> [TASK PROMPT]: Please copy the data below word for word, leaving out the pictures.

> [MATERIAL PROVIDED]:
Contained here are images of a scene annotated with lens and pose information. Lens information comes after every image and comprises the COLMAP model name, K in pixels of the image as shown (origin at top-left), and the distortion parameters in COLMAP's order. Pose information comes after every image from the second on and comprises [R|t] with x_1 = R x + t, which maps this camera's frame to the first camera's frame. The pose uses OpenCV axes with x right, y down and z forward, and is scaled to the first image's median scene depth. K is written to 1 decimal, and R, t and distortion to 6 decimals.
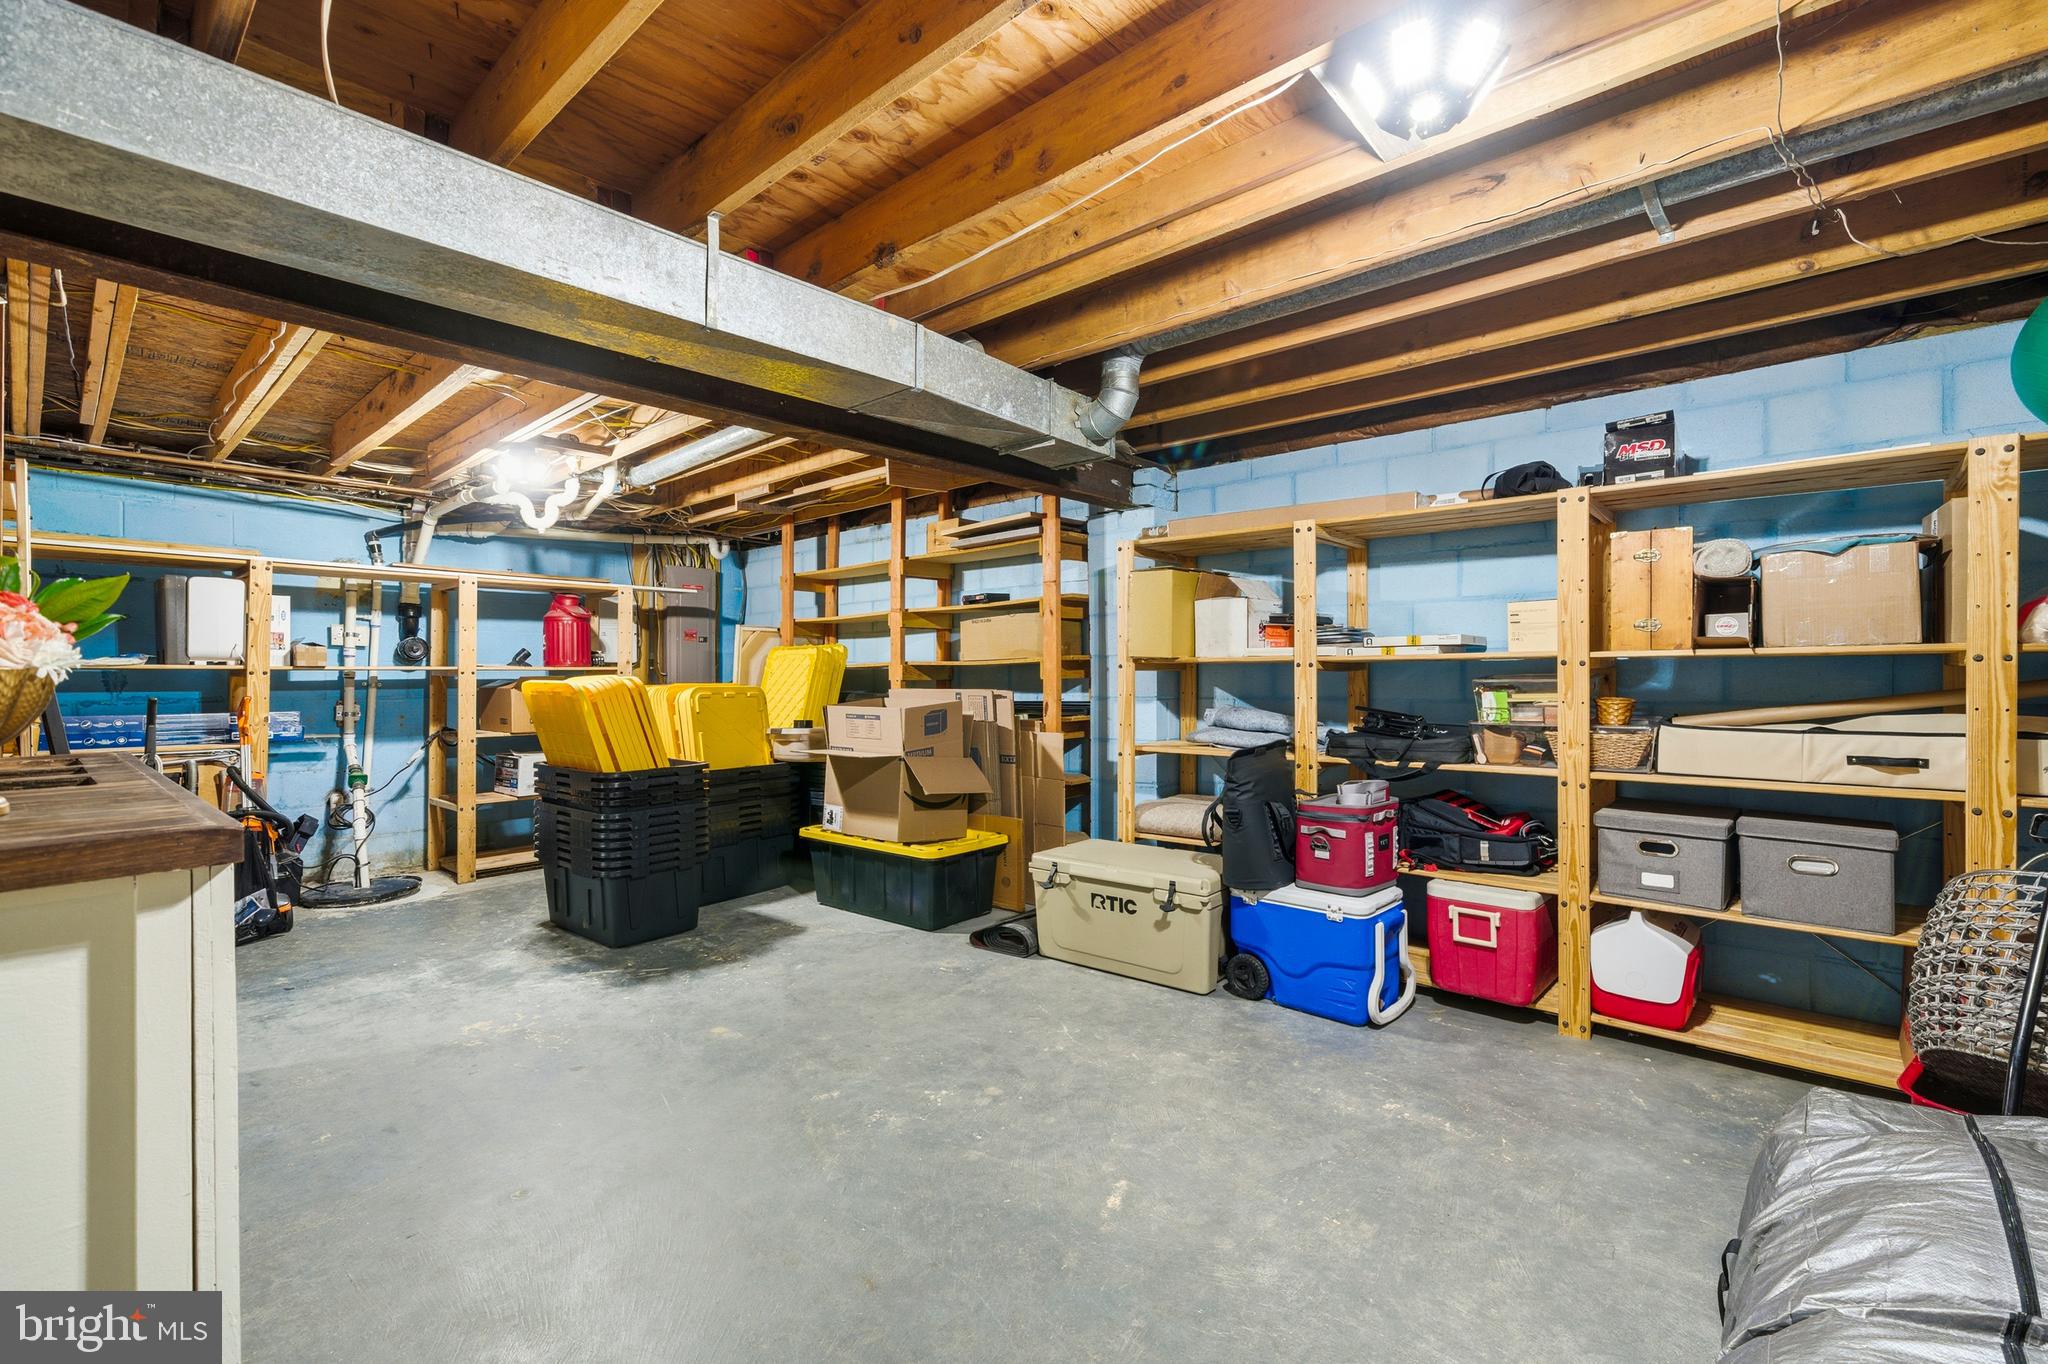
lens RADIAL K [[905.5, 0, 1027.6], [0, 905.5, 697.2], [0, 0, 1]] dist [-0.001610, 0.000190]
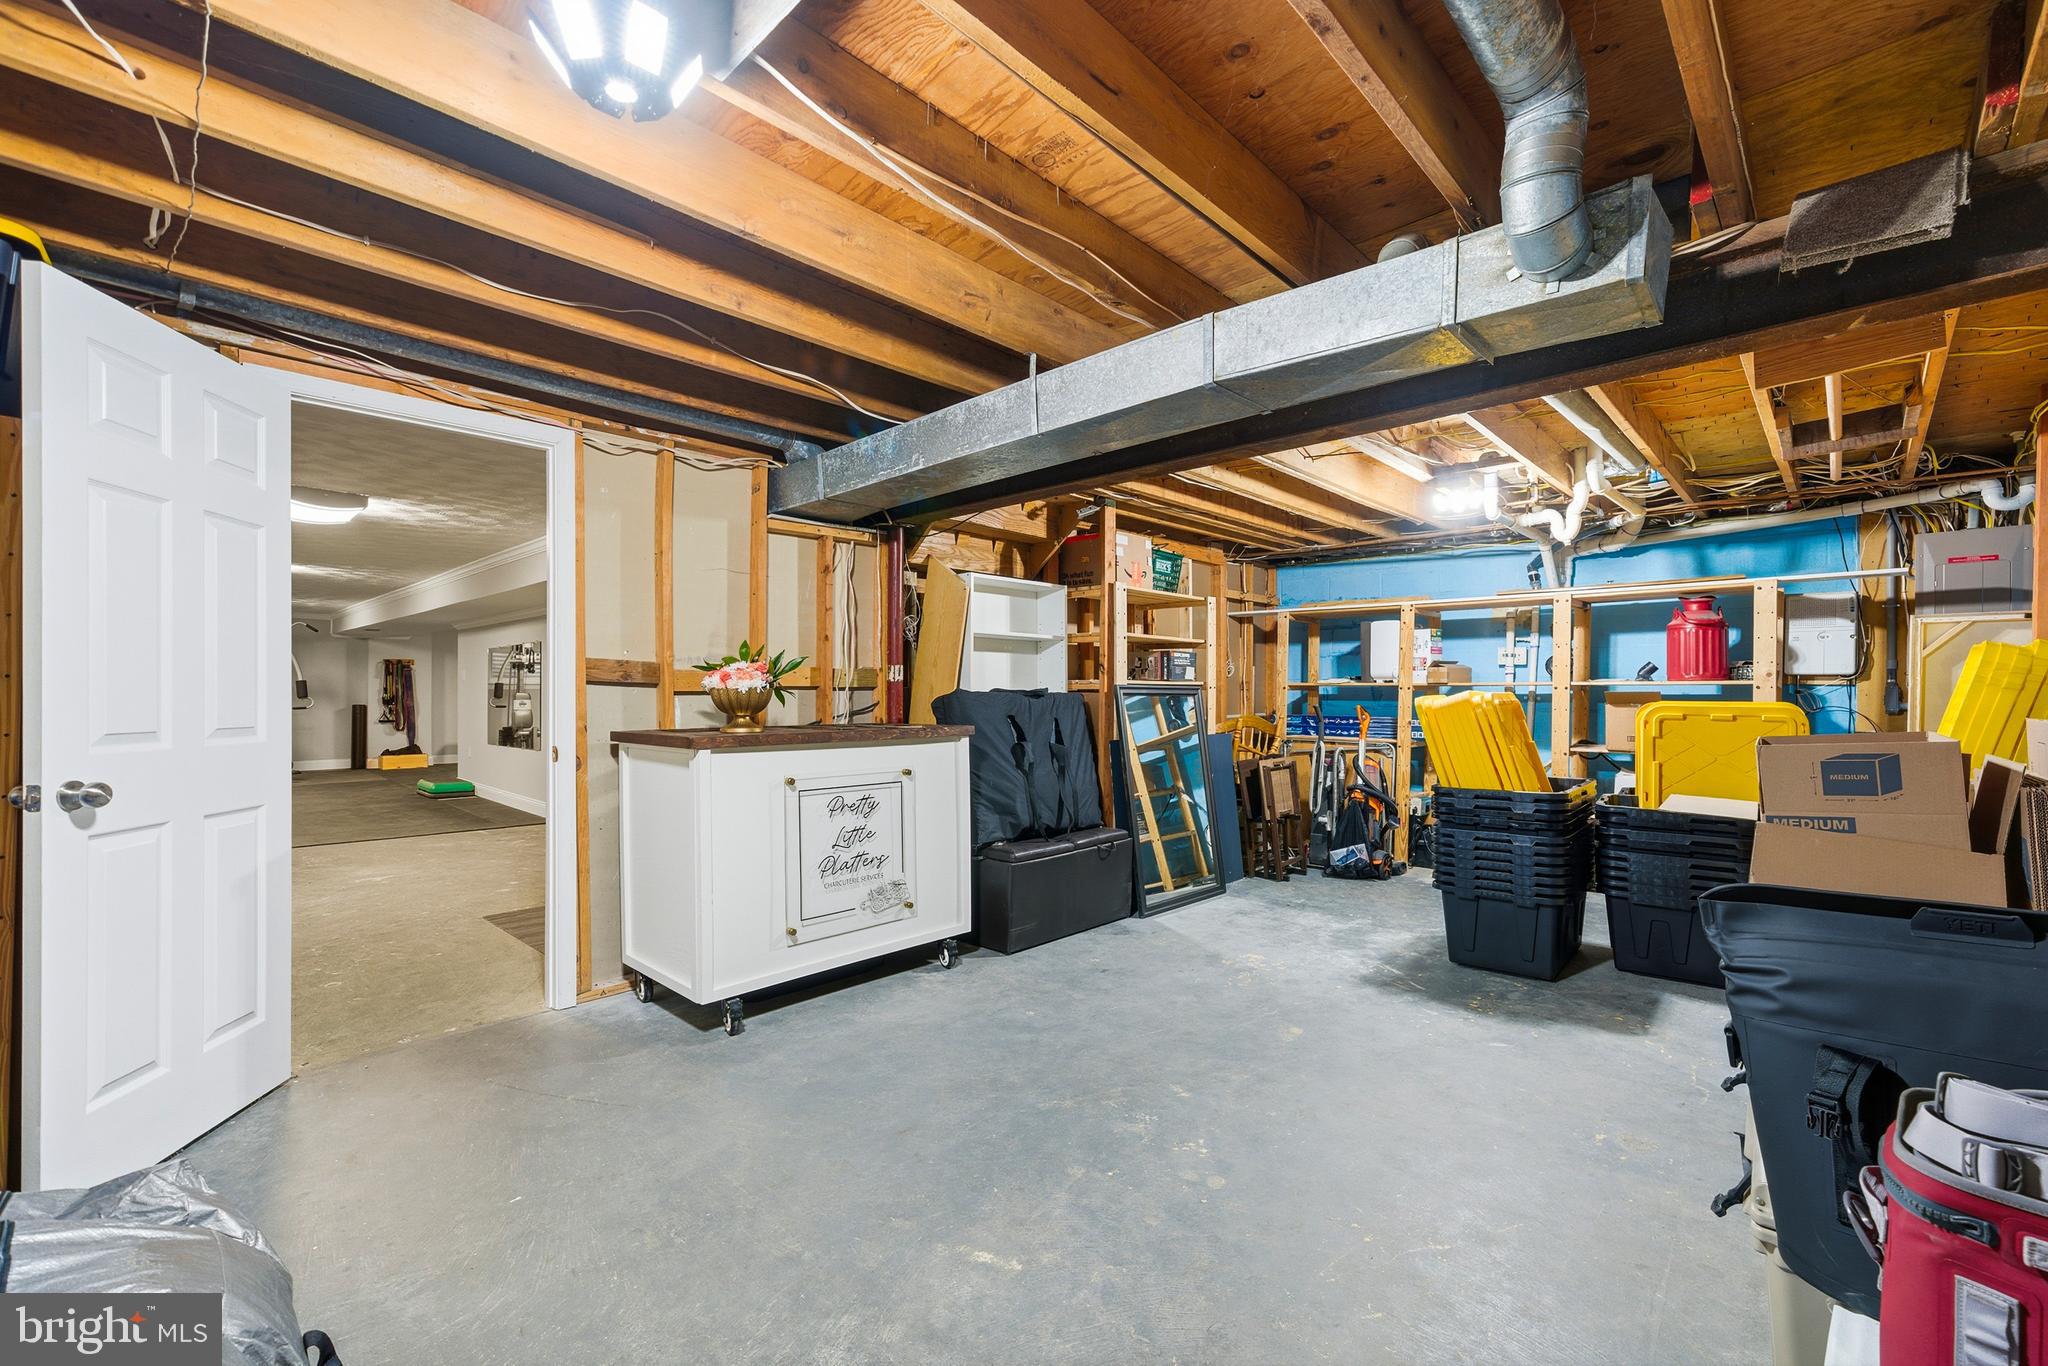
lens RADIAL K [[853.7, 0, 1025.2], [0, 853.7, 693.8], [0, 0, 1]] dist [-0.000700, -0.000152]
pose [[-0.055700, 0.005486, -0.998432, 0.549316], [-0.021849, 0.999739, 0.006713, -0.017930], [0.998208, 0.022189, -0.055566, 0.610053]]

> [TASK RESULT]:
Contained here are images of a scene annotated with lens and pose information. Lens information comes after every image and comprises the COLMAP model name, K in pixels of the image as shown (origin at top-left), and the distortion parameters in COLMAP's order. Pose information comes after every image from the second on and comprises [R|t] with x_1 = R x + t, which maps this camera's frame to the first camera's frame. The pose uses OpenCV axes with x right, y down and z forward, and is scaled to the first image's median scene depth. K is written to 1 decimal, and R, t and distortion to 6 decimals.
lens RADIAL K [[905.5, 0, 1027.6], [0, 905.5, 697.2], [0, 0, 1]] dist [-0.001610, 0.000190]
lens RADIAL K [[853.7, 0, 1025.2], [0, 853.7, 693.8], [0, 0, 1]] dist [-0.000700, -0.000152]
pose [[-0.055700, 0.005486, -0.998432, 0.549316], [-0.021849, 0.999739, 0.006713, -0.017930], [0.998208, 0.022189, -0.055566, 0.610053]]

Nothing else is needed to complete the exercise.